O sol se pôs.

A escuridão tomou conta de tudo, iluminada apenas pelas chamas dos campos em incêndio.

Do alto da rocha, observei sem qualquer emoção.

Na primeira hora da noite, o Shaman começou a agir.

Os três Hobgoblin Brutes atravessaram a fumaça densa carregando troncos inteiros sobre os ombros. Então correram e golpearam o portão da vila com os troncos, usando toda a força.

CRASH!

O som da madeira rachando foi aterrorizante.

Gritos de pânico explodiram do outro lado da paliçada.

Um impacto após o outro se seguiu.

As últimas flechas dos moradores cortaram o ar, mas só penetraram superficialmente nos músculos espessos dos Brutes.

Na segunda hora, a tranca que sustentava o portão finalmente se partiu.

As folhas de madeira se dividiram e desabaram pesadamente no chão.

O Shaman sobre a colina ergueu seu cajado.

Uma fina névoa avermelhada se espalhou pelo ar e foi inalada pelas dezenas de Goblins na linha de frente.

Seus olhos amarelos se tornaram vermelho-sangue.

[Bloodlust]

"Graaaah!"

A horda verde atravessou os destroços do portão como uma enchente.

A milícia que defendia a linha de frente foi varrida em questão de minutos.

O som de carne sendo dilacerada se misturou aos gritos dos moribundos.

Os humanos restantes recuaram desesperadamente para a área do Salão da Vila.

Com as mãos tremendo, empilharam carroças e escombros para formar uma última barricada.

Eles não tinham mais portão.

Não tinham água.

Não tinham esperança.

O preço estava certo.

Levantei-me.

Enviei um impulso diretamente ao cérebro de Vorn, instruindo-o a olhar para o penhasco que dividia o curso do rio na parte de trás da vila.

O Shaman estava ocupado demais observando o massacre na frente para vigiar aquele ponto cego atrás dele.

Vorn engoliu em seco.

Sem que eu precisasse lhe dar uma ordem verbal, puxou a mulher que carregava a bolsa e começou a descer rastejando pela encosta escura em direção ao rio.

Minhas tropas seguiram os dois em completo silêncio.

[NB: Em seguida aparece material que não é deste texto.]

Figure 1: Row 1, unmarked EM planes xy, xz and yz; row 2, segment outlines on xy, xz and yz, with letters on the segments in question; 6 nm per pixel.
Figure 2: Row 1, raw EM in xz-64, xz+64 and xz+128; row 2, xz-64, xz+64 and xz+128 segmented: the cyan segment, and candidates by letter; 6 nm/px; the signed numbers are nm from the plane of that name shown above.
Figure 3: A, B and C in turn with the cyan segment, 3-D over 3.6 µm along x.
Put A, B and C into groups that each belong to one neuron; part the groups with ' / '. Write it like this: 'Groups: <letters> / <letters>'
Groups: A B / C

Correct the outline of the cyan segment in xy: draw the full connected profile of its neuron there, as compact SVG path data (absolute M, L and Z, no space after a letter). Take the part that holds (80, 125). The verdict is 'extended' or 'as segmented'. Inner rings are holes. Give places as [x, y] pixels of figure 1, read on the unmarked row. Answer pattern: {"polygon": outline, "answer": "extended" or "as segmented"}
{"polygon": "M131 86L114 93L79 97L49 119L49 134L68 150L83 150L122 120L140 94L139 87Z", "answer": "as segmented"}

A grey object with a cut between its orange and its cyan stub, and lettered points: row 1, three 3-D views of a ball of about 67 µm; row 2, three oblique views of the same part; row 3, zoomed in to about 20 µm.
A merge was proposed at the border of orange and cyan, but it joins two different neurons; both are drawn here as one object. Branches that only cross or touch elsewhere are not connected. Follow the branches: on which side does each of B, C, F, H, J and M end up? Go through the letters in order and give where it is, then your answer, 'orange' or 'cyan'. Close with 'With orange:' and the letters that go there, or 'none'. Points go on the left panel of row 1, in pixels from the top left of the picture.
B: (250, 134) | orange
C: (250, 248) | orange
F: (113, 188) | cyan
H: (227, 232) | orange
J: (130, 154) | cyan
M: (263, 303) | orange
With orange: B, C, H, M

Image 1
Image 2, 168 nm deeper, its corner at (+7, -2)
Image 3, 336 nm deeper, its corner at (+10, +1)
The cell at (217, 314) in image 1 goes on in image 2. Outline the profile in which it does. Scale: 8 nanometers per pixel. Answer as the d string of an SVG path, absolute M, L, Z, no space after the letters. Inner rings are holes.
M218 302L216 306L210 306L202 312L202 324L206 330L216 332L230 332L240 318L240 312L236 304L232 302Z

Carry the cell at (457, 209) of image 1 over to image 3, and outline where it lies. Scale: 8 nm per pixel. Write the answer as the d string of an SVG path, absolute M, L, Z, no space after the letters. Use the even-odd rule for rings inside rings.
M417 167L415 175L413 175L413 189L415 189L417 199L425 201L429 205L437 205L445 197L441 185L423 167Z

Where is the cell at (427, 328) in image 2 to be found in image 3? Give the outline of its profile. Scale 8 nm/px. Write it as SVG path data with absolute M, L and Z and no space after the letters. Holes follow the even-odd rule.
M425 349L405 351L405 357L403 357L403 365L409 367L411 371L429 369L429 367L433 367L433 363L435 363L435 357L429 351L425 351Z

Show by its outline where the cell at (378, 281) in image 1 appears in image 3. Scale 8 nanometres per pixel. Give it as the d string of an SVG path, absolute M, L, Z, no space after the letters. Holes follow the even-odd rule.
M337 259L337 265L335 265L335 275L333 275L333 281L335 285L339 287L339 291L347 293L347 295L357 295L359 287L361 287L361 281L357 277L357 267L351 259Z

Meia hora depois, chegamos à passagem do rio.

A água alcançava os joelhos de um humano.

A rota não estava completamente vazia.

Três Goblins montavam guarda ali, remexendo restos de cadáveres nas águas rasas.

Era a razão lógica pela qual os moradores da vila não podiam fugir pelos fundos.

A rota já havia sido bloqueada.

Encarei a frente sem expressão.

Os três Goblins estavam separados por alguns metros.

Um ataque frontal só faria algum deles gritar.

Através do vínculo mental, dei uma ordem simultânea.

O Deadeye puxou a corda do arco na escuridão do penhasco, seus olhos violetas fixando o alvo mais distante nas águas rasas.

Ao mesmo tempo, o Assassin rastejou como uma sombra entre as pedras do rio, aproximando-se do alvo no centro.

Enquanto isso, o Líder Goblin de armadura de ossos já aguardava no ponto cego do guarda mais próximo.

'Agora.'

Fiu!

Uma flecha atravessou a noite e perfurou diretamente a garganta do Goblin mais distante antes mesmo que o monstro percebesse o assobio no ar.

No mesmo instante, antes que o corpo do primeiro Goblin caísse na água, o Assassin surgiu atrás do alvo do meio e cravou sua faca de osso diretamente na base do cérebro com um único movimento preciso.

O último alvo mal teve tempo de começar a virar a cabeça.

O facão do Líder Goblin cortou sua garganta e destruiu sua passagem de ar.

Três vidas desapareceram em uma única respiração.

O único som foi o leve respingo produzido quando os três cadáveres desabaram nas águas rasas.

Um ruído que foi imediatamente engolido pelos gritos e comemorações dos Goblins vindos da direção do portão da vila.

Limpo.

Com a passagem segura, e para evitar molhar meu pelo, saltei sobre a palma da mão do Vassalo Hobgoblin.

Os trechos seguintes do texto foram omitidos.